CONSIGNE 1 — Quelle fonction Nick Weatherill occupe-t-il selon l'extrait sur le travail des enfants dans le cacao ?
CONSIGNE 2 —
Indiquez si chacune des affirmations suivantes concorde avec l'extrait sur le travail des enfants dans le cacao, en répondant par oui ou non et en citant les mots décisifs de cet extrait.
(a) Les SSRTE ont réduit de moitié le travail dangereux des enfants parmi les cas identifiés.
(b) Aucune école n'a rouvert ses portes.
(c) Le nombre de cas de Covid-19 en Côte d'Ivoire est en baisse.
CONSIGNE 3 — Poursuivez la rédaction de l'extrait sur le travail des enfants dans le cacao en reprenant juste après sa dernière phrase.

EXTRAIT —
┌────────

Dans les mois à venir, plus d’analyses seront nécessaires sur des series de données de plus long terme, et sur la base d’outils économétriques améliorés pour mieux comprendre les causes de cette augmentation et son évolution dans le temps.

Renforcer les efforts en cours de lutte contre le travail des enfants

Ces résultats mettent en évidence la vulnérabilité des ménages producteurs de cacao en Afrique de l’Ouest et montrent à quelle vitesse les progrès réalisés dans la lutte contre le travail des enfants peuvent être potentiellement inversés.

Les résultats soulignent la nécessité de mobiliser davantage de soutien international pour intensifier les efforts que le gouvernement, l’industrie et la société civile fournissent actuellement pour combattre le travail des enfants et améliorer l’accès des enfants à leurs droits fondamentaux, telle qu’une éducation de qualité. De plus en plus d’indices s’accumulent en faveur d’un impact positif de ces efforts sur les conditions de vie des enfants : le taux de scolarisation en primaire est passé de 67% en 2013 à 90% en 2018 d’après les statistiques d’UNESCO; les programmes de développement communautaires ont démontré leur efficacité à réduire le travail des enfants de 20 à 30%; et les SSRTE ont permis de réduire de 50% le travail dangereux des enfants parmi les cas identifiés.

« Le SSRTE génère des données en temps réel qui peuvent fournir une vue détaillée de ce qui se passe au niveau des ménages, des agriculteurs et des enfants dans les communautés productrices de cacao. Nous espérons que les résultats de cette analyse rapide pourront éclairer les décisions prises pour améliorer la vie des plus vulnérables en ces temps difficiles et la résilience des systèmes dont ils dépendent », a déclaré Nick Weatherill, Directeur Exécutif de la Fondation ICI.

Améliorer la résilience

De nombreuses restrictions de mouvement ont été assouplies et des écoles ont rouvert leurs portes. Mais le nombre de cas de la Covid-19 en Côte d’Ivoire continue d’augmenter et d’autres effets négatifs pourraient encore se faire sentir. Le rapport souligne la nécessité d’efforts supplémentaires pour aider les ménages de cacao à faire face aux chocs futurs – qu’ils soient liés aux revenus, à l’offre de travail, à la santé ou au climat. Ces efforts devraient inclure des interventions dont il a été prouvé qu’elles renforcent la résilience et réduisent le travail des enfants.

└────────

DONNÉES BRUTES —
┌────────

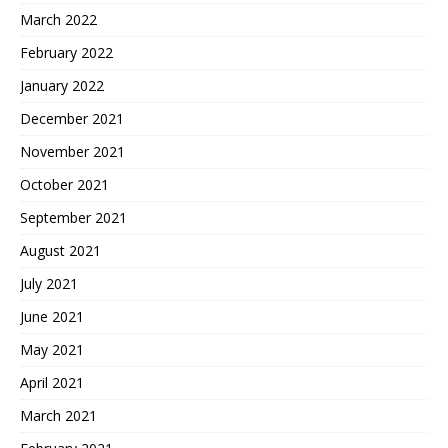
March 2022
February 2022
January 2022
December 2021
November 2021
October 2021
September 2021
August 2021
July 2021
June 2021
May 2021
April 2021
March 2021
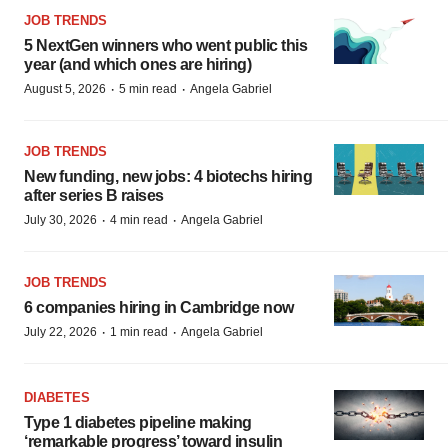
JOB TRENDS
5 NextGen winners who went public this
year (and which ones are hiring)
·
·
August 5, 2026
5 min read
Angela Gabriel
JOB TRENDS
New funding, new jobs: 4 biotechs hiring
after series B raises
·
·
July 30, 2026
4 min read
Angela Gabriel
JOB TRENDS
6 companies hiring in Cambridge now
·
·
July 22, 2026
1 min read
Angela Gabriel
DIABETES
Type 1 diabetes pipeline making
‘remarkable progress’ toward insulin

└────────

RÉPONSE 1 — Il est Directeur Exécutif de la Fondation ICI.

RÉPONSE 2 —
(a) Oui : « les SSRTE ont permis de réduire de 50% le travail dangereux des enfants parmi les cas identifiés »
(b) Non : « des écoles ont rouvert leurs portes »
(c) Non : « le nombre de cas de la Covid-19 en Côte d’Ivoire continue d’augmenter »

RÉPONSE 3 —
Ces résultats soulignent également l’importance de la préparation pour que les ménages de producteurs de cacao soient mieux à même de faire face aux chocs futurs. Les systèmes de prévention, d’identification et d’élimination du travail des enfants devraient être renforcés, afin qu’ils puissent soutenir les ménages d’agriculteurs au moment où ils en ont le plus besoin.

ICI examinera en plus de détail les causes de cette augmentation du travail des enfants, et explore actuellement une nouvelle collaboration avec la Fondation Jacobs pour tester des moyens innovants pour y répondre. Les résultats seront utilisés pour améliorer l’efficacité et la résilience des approches du gouvernement, de l’industrie et de la société civile, afin de garantir que les enfants des communautés productrices de cacao soient mieux protégés contre les chocs futurs.

Cette étude compare la situation observée dans 263 communautés productrices de cacao avant et durant le semi-confinement pour saisir les effets de ce choc sur le travail des enfants. Elle n’a pas été conçue pour analyser des tendances plus larges dans le domaine du travail des enfants – et ne devrait pas être utilisée pour tirer des conclusions en-dehors du cadre restreint de la période de pandémie.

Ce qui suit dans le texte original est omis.